Hollingshead was issued the first U.S. Patent for a drive-in theater May 16, 1933. He showcased “Wife Beware,” a British comedy, on opening night, Tuesday, June, 6, 1933, in Camden, NJ. He charged moviegoers 25 cents per car, as well as the same price for each person. Hollingshead’s drive-in theater offered 400 car spots and a 40-foot by 50-foot screen.
The popularity of drive-in theaters peaked in the late 1950’s and the early 1960’s and especially in the rural areas across the United States. By 1958 more than 4,000 drive-in theaters had opened, including the Super 322. During its inaugural showing, the drive-in featured “Fighting Man of the Plains,” a Randolph Scott western, on May 26, 1950, said Bill and Barb Frankhouser.

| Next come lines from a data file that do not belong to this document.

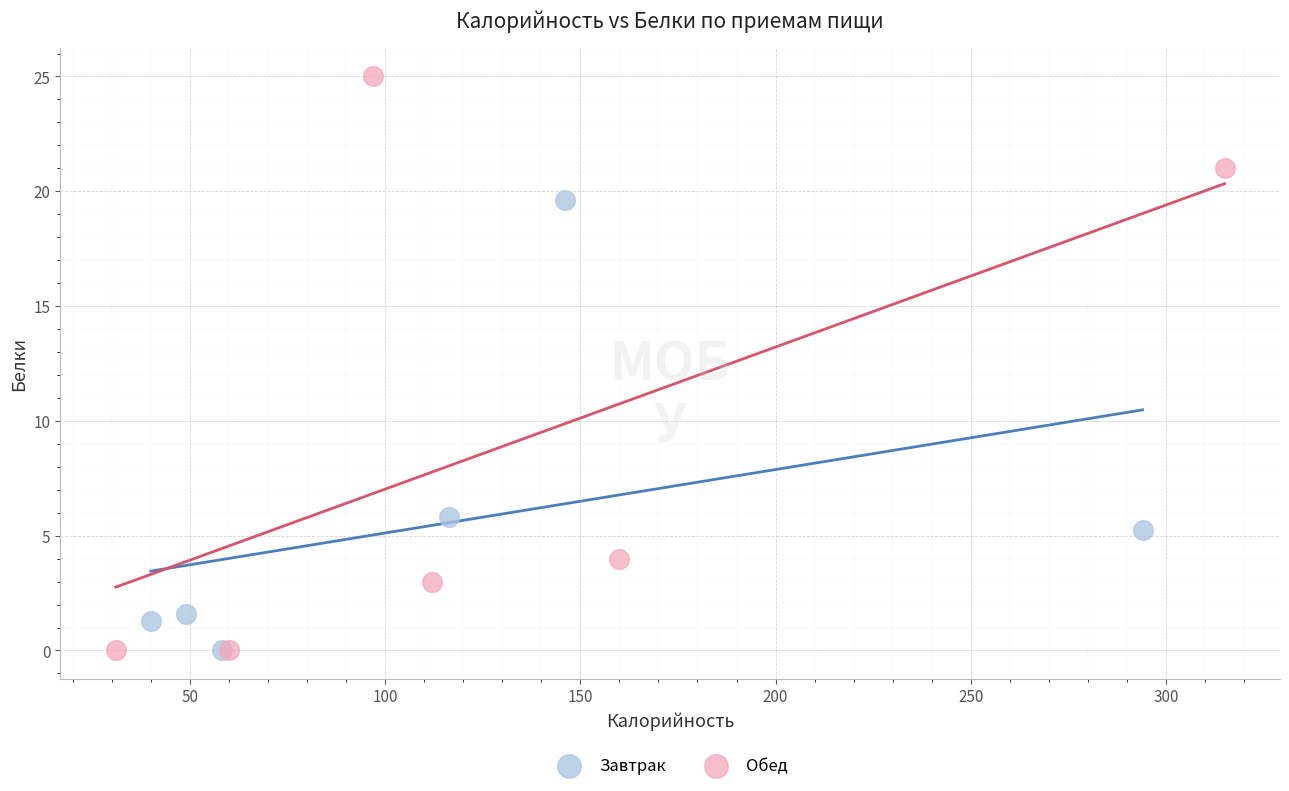

Which series has the largest Y range (max minus min)?

Обед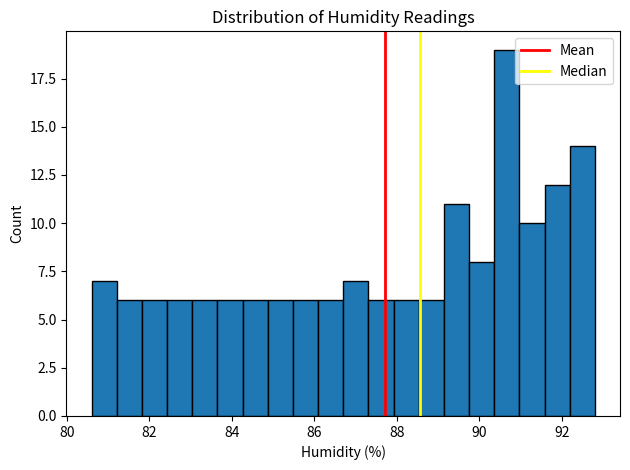

Read against the x-axis, roughly where is the centre of the tallest bar?

90.6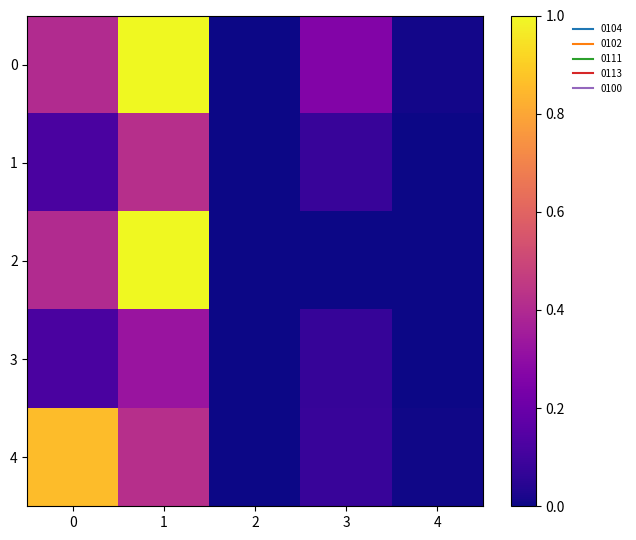

Which series has the largest range (max minus min)?

2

In its early days, westerns and romantic comedies were among the most popular showings at the Super 322 Drive-in. But old horror movies, such as “Godzilla” and “The Blob” were every bit as popular among moviegoers. Then, in the latter 1950’s and early 1960’s, Elvis Presley and beach movies became popular with Rock ‘N Roll’s influence on society.
According to the couple, the drive-in theater was built by the Theodore Grance Outdoor Theatre Co. Its ownership changed hands a few times until being purchased in the 1970’s by Mr. Royer and Mr. Favuzza from the Bellefonte area. They improved the theater with an AM radio system, making the Super 322 only the second drive-in to add an AM radio sound in Pennsylvania. In addition, they removed external speakers, which increased the capacity to about 650 cars. In the 1980’s, FM stereo sound capabilities were added to the drive-in.
Bill Frankhouser worked as a projectionist for the drive-in, beginning in 1979. In 2001 the Frankhouser couple purchased the theater from Mr. Favuzza. Since that time, Bill and Barb Frankhouser have added a new marquee and neon sign; a ticket office, which is neon, of course; entrance lights; and new menu items at the snack bar.
In 2001 the Super 322 Drive-in Theatre was granted eligibility to be listed in the National Register of Historic Places by the Pennsylvania Museum Commission. In 2005 a neon sign original to the drive-in was back in use after its restoration. It features pink neon.
The Super 322 Drive-in Theatre is located along U.S. Route 322 about halfway between Clearfield and Philipsburg in Woodland. It’s open Friday, Saturday and Sunday nights from May until September and always runs a double-feature, beginning at sunset. The drive-in is a first-run, family theater.